7. UC Markov Semigroups#

7.1. Overview#

In our previous lecture we covered some of the general theory of operator semigroups.

Next we translate these results into the setting of Markov semigroups.

The Markov semigroups are defined on a countable set \(S\).

The main aim is to give an exact one-to-one correspondence between

UC Markov semigroups
“conservative” intensity matrices and
jump chains with state dependent jump intensities

Conservativeness is defined below and relates to “nonexplosiveness” of the associated Markov chain.

We will also give a brief discussion of intensity matrices that do not have this property, along with the processes they generate.

(Landmark coordinate records)
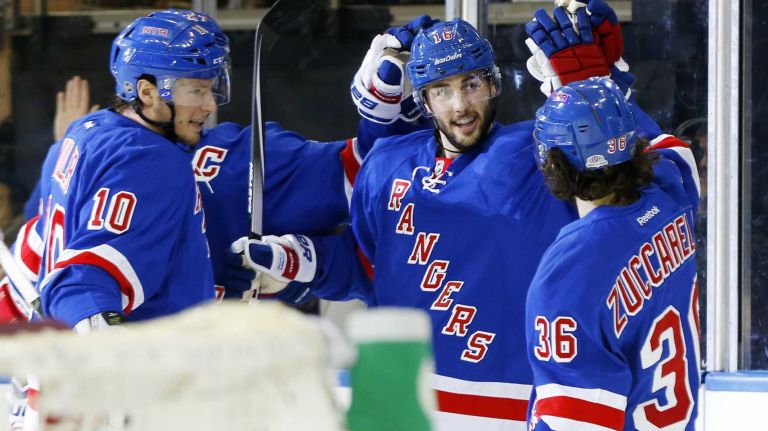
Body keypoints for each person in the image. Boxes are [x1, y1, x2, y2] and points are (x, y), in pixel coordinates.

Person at [28, 9, 230, 331]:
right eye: (196, 91)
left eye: (210, 89)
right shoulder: (152, 160)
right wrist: (109, 353)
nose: (210, 106)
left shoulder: (80, 133)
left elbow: (39, 248)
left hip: (54, 368)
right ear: (147, 92)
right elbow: (84, 280)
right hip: (134, 375)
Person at [525, 77, 700, 430]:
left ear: (553, 164)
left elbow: (573, 422)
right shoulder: (671, 196)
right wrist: (600, 87)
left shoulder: (570, 268)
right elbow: (669, 150)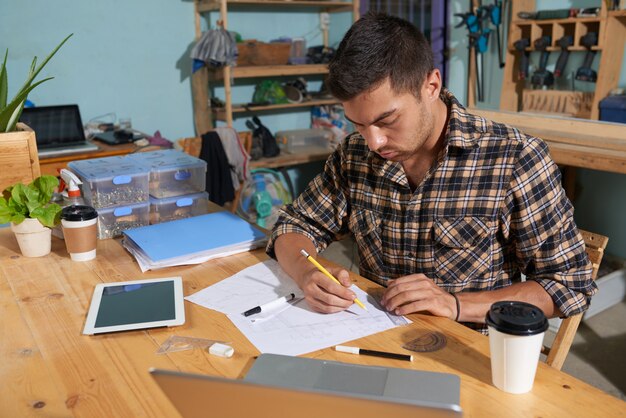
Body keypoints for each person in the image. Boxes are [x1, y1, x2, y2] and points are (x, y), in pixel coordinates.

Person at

Problems to work on ->
[A] Answer these questions using the overview of UC Markov semigroups:
(i) What did the previous lecture cover?
(ii) On what kind of set are the Markov semigroups defined?
(iii) To what property of the associated Markov chain does conservativeness relate?
[B] Reproduce everything in the overview of UC Markov semigroups from "In our previous" down to "countable set \(S\).".
The rows play no part in this work.

List of solutions ->
[A]
(i) Some of the general theory of operator semigroups.
(ii) A countable set \(S\).
(iii) Its "nonexplosiveness."

[B]
In our previous lecture we covered some of the general theory of operator semigroups.

Next we translate these results into the setting of Markov semigroups.

The Markov semigroups are defined on a countable set \(S\).